Para António Costa, a estratégia continua a ser o silêncio. Depois de o PS ter andado atarantado em declarações de "vergonha", a aposta do primeiro-ministro é o regresso à bóia de salvação de sempre: "À justiça o que é da justiça, à política o que é da política."

 

O problema é que, como grande parte dos comentadores tem dito, o que aparentemente já se pode dar por reconhecido pelos envolvidos, desde logo sobre o financiamento dos modos de vida de Sócrates e Manuel Pinho, é mais do que suficiente para um juízo moral e político bastante severo. O silêncio de António Costa é inaceitável. É-o, aliás, também porque parece uma reprimenda aos socialistas que já se manifestaram.

 

Costa pode adoptar a postura da esfinge porque, para proteger o PS, foi posta em prática uma outra estratégia, mais activa, de controlo de danos. A "narrativa" foi construída em cima de três pilares. Primeiro: os casos conhecidos no PS são a manifestação de um problema de corrupção endémico na política portuguesa, que não é um exclusivo dos socialistas. Segundo: a confirmarem-se as suspeitas e acusações, trata-se de um problema para a democracia, como um todo. Terceiro: as principais vítimas de Sócrates e respectiva corte são os seus próprios companheiros e amigos, que nele sempre confiaram, que sempre o defenderam, para agora serem surpreendidos pelo sentimento de traição e desilusão. Partes desta tese aparecem em artigos importantes de Fernanda Câncio, no Diário de Notícias, ou Daniel Oliveira, no Expresso.

 

Esta estratégia serve um fim: esconder que o PS de Sócrates e de Costa são basicamente o mesmo PS, com muitos dos mesmos protagonistas, e evitar a pressão para que esses protagonistas tenham de se manifestar sobre o tema.

 

Acontece que não estamos a falar de espécies diferentes, de galáxias distantes. E aqui não precisamos sequer de entrar em exercícios de culpa por associação contra os actuais governantes, normalmente injustos. Basta pensar em alguns exemplos de protagonistas actuais, com participação reconhecida nos factos investigados no processo Sócrates (como o deputado europeu Pedro Silva Pereira, beneficiário do dinheiro oculto de Sócrates, e Renato Sampaio, deputado, presidente da concelhia do Porto e um dos operacionais do esquema de compra em massa de livros), e aplicar-lhes o mesmo raciocínio que tem valido para Sócrates e Pinho: que julgamento político e moral podemos fazer com o que já se sabe?

 

Seja como for, a estratégia da diluição da culpa tem obstáculos evidentes. Desde logo, este: há uma distância enorme entre a premissa de que o PS não é o único alfobre da corrupção e a conclusão de que todos devemos dar as mãos num ritual de expiação colectiva.

 

Era o que mais faltava. É impossível retirar qualquer lição séria de tudo o que se sabe sem que o partido no seio do qual os casos ocorreram contribua para a discussão com o seu empirismo básico. Mesmo se aceitarmos a tese do PS enquanto "vítima" - de um cinismo que só é suportável porque é realmente cómico -, convém lembrar que a vítima costuma ser não só a principal fonte de informações sobre os crimes como a primeira interessada no julgamento dos mesmos.

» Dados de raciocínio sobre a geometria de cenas

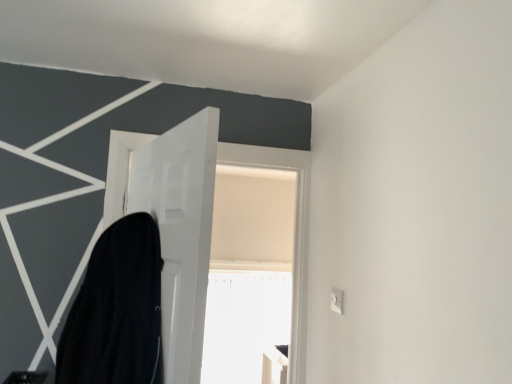
Question: Does black matte robe at left touch white matte door at center?

Choices:
 (A) yes
 (B) no

Answer: (B)

Question: Does black matte robe at left have a greater height compared to white matte door at center?

Choices:
 (A) no
 (B) yes

Answer: (A)

Question: Does black matte robe at left turn towards white matte door at center?

Choices:
 (A) no
 (B) yes

Answer: (B)

Question: Does black matte robe at left have a smaller size compared to white matte door at center?

Choices:
 (A) yes
 (B) no

Answer: (A)

Question: Is black matte robe at left at the right side of white matte door at center?

Choices:
 (A) no
 (B) yes

Answer: (A)

Question: Is black matte robe at left thinner than white matte door at center?

Choices:
 (A) no
 (B) yes

Answer: (A)

Question: Does white matte door at center appear on the left side of black matte robe at left?

Choices:
 (A) no
 (B) yes

Answer: (A)

Question: From a real-world perspective, is white matte door at center beneath black matte robe at left?

Choices:
 (A) yes
 (B) no

Answer: (B)

Question: Can you confirm if white matte door at center is bigger than black matte robe at left?

Choices:
 (A) no
 (B) yes

Answer: (B)

Question: Are white matte door at center and black matte robe at left making contact?

Choices:
 (A) no
 (B) yes

Answer: (A)

Question: Considering the relative positions of white matte door at center and black matte robe at left in the image provided, is white matte door at center behind black matte robe at left?

Choices:
 (A) no
 (B) yes

Answer: (B)

Question: Can you confirm if white matte door at center is taller than black matte robe at left?

Choices:
 (A) yes
 (B) no

Answer: (A)

Question: Considering their positions, is black matte robe at left located in front of or behind white matte door at center?

Choices:
 (A) front
 (B) behind

Answer: (A)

» ATIVIDADES
- A) Responda às perguntas com base no texto.
(i) Que frase é apresentada como a "bóia de salvação de sempre" do primeiro-ministro?
(ii) Em que jornais, e por quem, aparecem partes da tese descrita?
(iii) Que funções são atribuídas a Renato Sampaio?
- B) Reescreva o trecho do texto que começa em "Costa pode adoptar" e segue até "Oliveira, no Expresso.". Troque "esfinge" por "estátua".

» SOLUÇÕES A SEGUIR
- A)
(i) "À justiça o que é da justiça, à política o que é da política."
(ii) No Diário de Notícias, por Fernanda Câncio, e no Expresso, por Daniel Oliveira.
(iii) Deputado, presidente da concelhia do Porto e um dos operacionais do esquema de compra em massa de livros.

- B)
Costa pode adoptar a postura da estátua porque, para proteger o PS, foi posta em prática uma outra estratégia, mais activa, de controlo de danos. A "narrativa" foi construída em cima de três pilares. Primeiro: os casos conhecidos no PS são a manifestação de um problema de corrupção endémico na política portuguesa, que não é um exclusivo dos socialistas. Segundo: a confirmarem-se as suspeitas e acusações, trata-se de um problema para a democracia, como um todo. Terceiro: as principais vítimas de Sócrates e respectiva corte são os seus próprios companheiros e amigos, que nele sempre confiaram, que sempre o defenderam, para agora serem surpreendidos pelo sentimento de traição e desilusão. Partes desta tese aparecem em artigos importantes de Fernanda Câncio, no Diário de Notícias, ou Daniel Oliveira, no Expresso.